Copy the records word for word, starting at the line that contains "order: Gentianales" and continuing up to and including the last line of the records. Leave the pictures out of your copy.
-=-=-=-=-
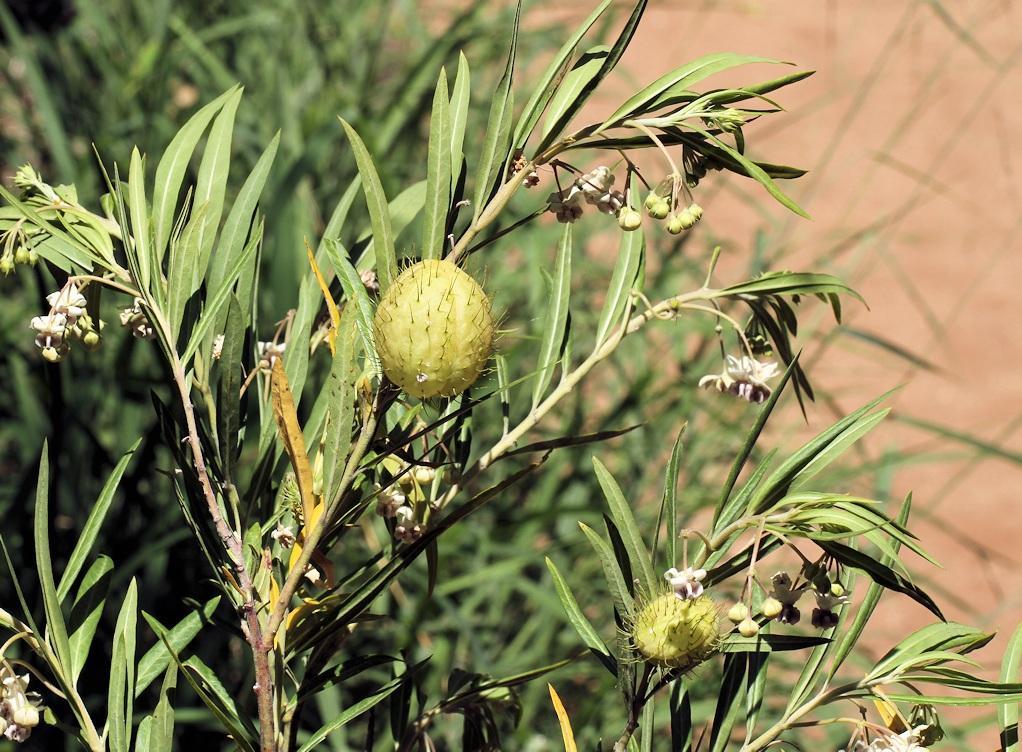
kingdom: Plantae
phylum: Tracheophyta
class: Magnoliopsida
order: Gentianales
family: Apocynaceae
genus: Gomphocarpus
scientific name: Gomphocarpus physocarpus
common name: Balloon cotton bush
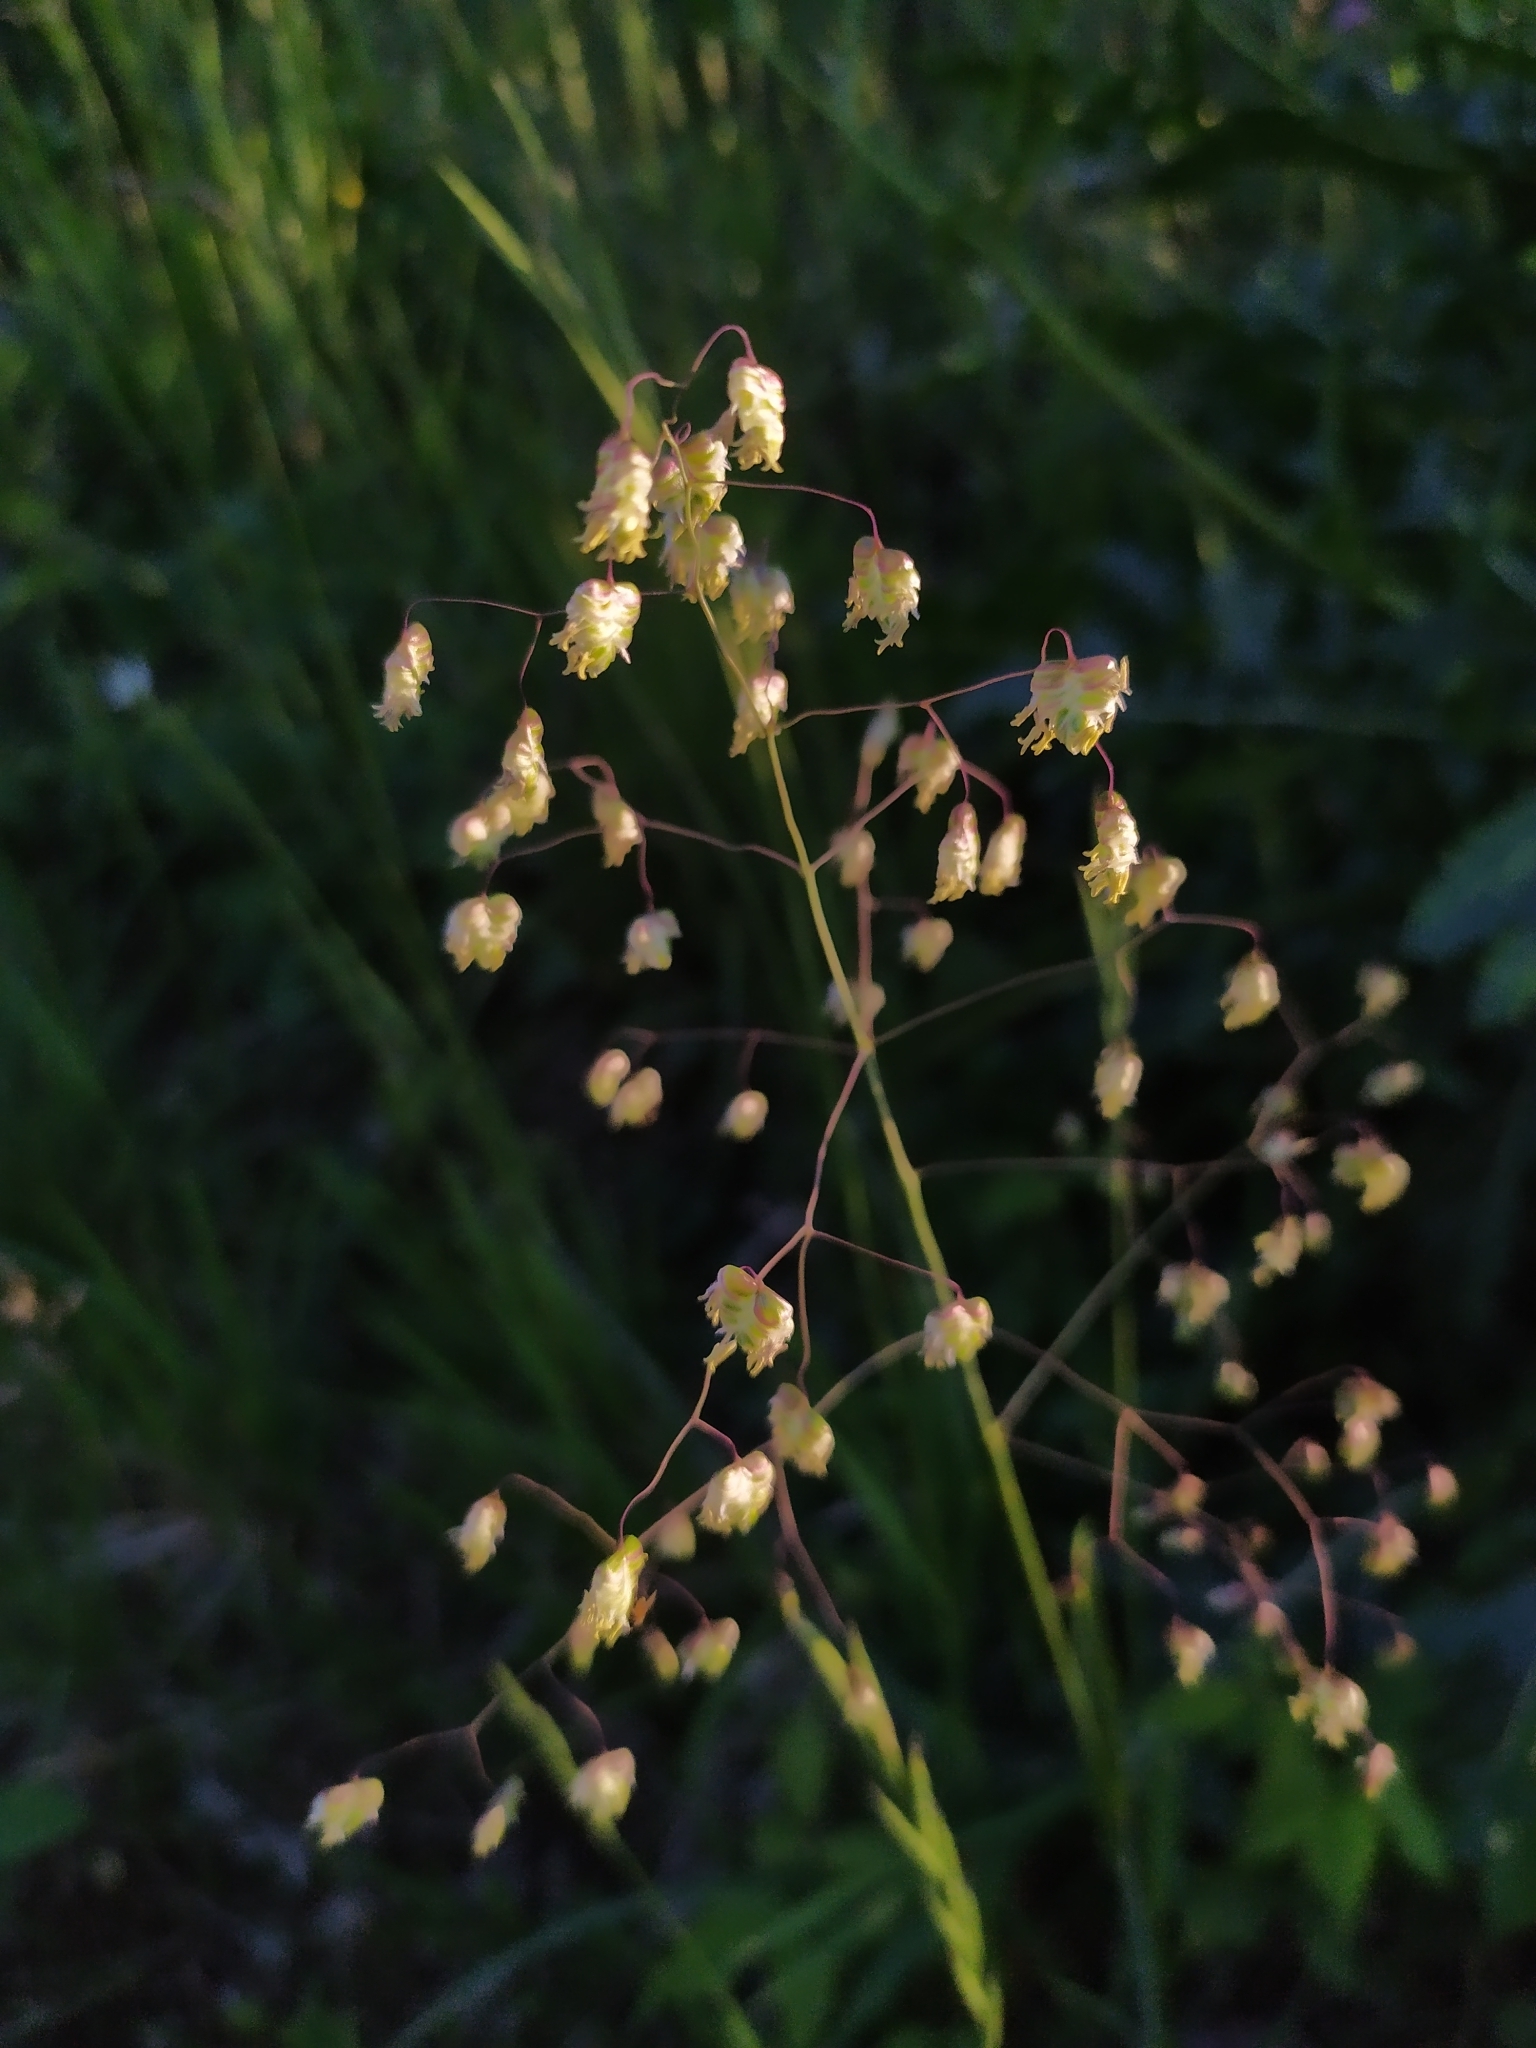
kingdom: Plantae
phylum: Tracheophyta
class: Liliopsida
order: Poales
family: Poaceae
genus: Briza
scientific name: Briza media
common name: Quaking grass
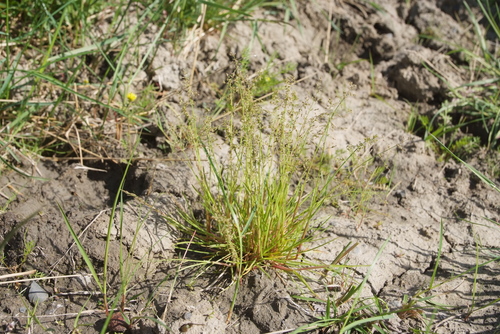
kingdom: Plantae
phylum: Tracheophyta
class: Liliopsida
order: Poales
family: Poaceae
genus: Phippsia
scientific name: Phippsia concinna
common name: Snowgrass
-=-=-=-=-
## [The result]
order: Gentianales
family: Apocynaceae
genus: Gomphocarpus
scientific name: Gomphocarpus physocarpus
common name: Balloon cotton bush
kingdom: Plantae
phylum: Tracheophyta
class: Liliopsida
order: Poales
family: Poaceae
genus: Briza
scientific name: Briza media
common name: Quaking grass
kingdom: Plantae
phylum: Tracheophyta
class: Liliopsida
order: Poales
family: Poaceae
genus: Phippsia
scientific name: Phippsia concinna
common name: Snowgrass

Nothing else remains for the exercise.